### Directions
From the entries that follow, list every line in which the string "SQUARE" appears.

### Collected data
+---+

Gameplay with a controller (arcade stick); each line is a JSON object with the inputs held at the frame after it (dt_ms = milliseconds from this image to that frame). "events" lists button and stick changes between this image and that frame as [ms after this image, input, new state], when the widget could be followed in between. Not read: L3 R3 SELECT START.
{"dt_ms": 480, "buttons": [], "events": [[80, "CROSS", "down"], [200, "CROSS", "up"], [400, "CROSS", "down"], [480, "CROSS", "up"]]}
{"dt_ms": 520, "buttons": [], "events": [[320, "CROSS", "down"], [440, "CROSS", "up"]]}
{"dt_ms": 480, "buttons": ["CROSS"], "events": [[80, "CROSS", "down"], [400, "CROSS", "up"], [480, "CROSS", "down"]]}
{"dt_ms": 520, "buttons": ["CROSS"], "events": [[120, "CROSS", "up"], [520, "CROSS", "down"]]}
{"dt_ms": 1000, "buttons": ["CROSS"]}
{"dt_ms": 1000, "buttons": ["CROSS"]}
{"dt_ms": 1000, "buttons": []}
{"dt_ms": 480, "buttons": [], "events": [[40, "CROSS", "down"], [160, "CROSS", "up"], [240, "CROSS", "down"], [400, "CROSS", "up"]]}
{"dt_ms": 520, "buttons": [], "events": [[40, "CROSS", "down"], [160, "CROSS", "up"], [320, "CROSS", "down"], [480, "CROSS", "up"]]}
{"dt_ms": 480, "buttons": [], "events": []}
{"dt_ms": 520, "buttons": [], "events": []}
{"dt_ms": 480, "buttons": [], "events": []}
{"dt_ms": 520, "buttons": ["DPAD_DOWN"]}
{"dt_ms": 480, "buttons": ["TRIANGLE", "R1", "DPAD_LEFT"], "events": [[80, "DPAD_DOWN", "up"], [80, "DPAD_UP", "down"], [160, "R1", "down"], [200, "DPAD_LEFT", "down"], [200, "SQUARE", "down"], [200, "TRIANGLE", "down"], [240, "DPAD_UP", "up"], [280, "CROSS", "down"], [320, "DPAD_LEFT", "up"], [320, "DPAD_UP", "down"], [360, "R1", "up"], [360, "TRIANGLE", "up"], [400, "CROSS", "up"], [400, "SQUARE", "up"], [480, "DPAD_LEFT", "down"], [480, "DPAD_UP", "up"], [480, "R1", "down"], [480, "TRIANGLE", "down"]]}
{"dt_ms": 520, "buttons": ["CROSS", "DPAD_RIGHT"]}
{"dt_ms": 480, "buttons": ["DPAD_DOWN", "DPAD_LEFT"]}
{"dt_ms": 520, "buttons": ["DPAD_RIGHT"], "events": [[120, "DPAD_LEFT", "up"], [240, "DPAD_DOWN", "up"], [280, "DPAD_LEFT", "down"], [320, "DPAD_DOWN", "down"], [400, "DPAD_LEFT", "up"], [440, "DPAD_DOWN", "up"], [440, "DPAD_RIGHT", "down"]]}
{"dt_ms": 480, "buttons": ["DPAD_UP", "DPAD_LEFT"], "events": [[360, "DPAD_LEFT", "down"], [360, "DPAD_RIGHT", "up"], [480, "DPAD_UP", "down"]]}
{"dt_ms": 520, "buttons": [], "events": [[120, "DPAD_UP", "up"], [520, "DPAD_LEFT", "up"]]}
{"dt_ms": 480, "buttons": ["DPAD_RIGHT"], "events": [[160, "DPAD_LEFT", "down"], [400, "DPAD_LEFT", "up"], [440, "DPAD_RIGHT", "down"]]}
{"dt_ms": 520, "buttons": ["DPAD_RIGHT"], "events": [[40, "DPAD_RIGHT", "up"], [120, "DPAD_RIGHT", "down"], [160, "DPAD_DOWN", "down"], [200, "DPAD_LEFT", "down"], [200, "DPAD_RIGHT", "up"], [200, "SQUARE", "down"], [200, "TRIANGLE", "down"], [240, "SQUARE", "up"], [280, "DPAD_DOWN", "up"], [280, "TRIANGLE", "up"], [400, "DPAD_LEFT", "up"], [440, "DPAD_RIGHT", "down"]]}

+---+

### Solution below
{"dt_ms": 480, "buttons": ["TRIANGLE", "R1", "DPAD_LEFT"], "events": [[80, "DPAD_DOWN", "up"], [80, "DPAD_UP", "down"], [160, "R1", "down"], [200, "DPAD_LEFT", "down"], [200, "SQUARE", "down"], [200, "TRIANGLE", "down"], [240, "DPAD_UP", "up"], [280, "CROSS", "down"], [320, "DPAD_LEFT", "up"], [320, "DPAD_UP", "down"], [360, "R1", "up"], [360, "TRIANGLE", "up"], [400, "CROSS", "up"], [400, "SQUARE", "up"], [480, "DPAD_LEFT", "down"], [480, "DPAD_UP", "up"], [480, "R1", "down"], [480, "TRIANGLE", "down"]]}
{"dt_ms": 520, "buttons": ["DPAD_RIGHT"], "events": [[40, "DPAD_RIGHT", "up"], [120, "DPAD_RIGHT", "down"], [160, "DPAD_DOWN", "down"], [200, "DPAD_LEFT", "down"], [200, "DPAD_RIGHT", "up"], [200, "SQUARE", "down"], [200, "TRIANGLE", "down"], [240, "SQUARE", "up"], [280, "DPAD_DOWN", "up"], [280, "TRIANGLE", "up"], [400, "DPAD_LEFT", "up"], [440, "DPAD_RIGHT", "down"]]}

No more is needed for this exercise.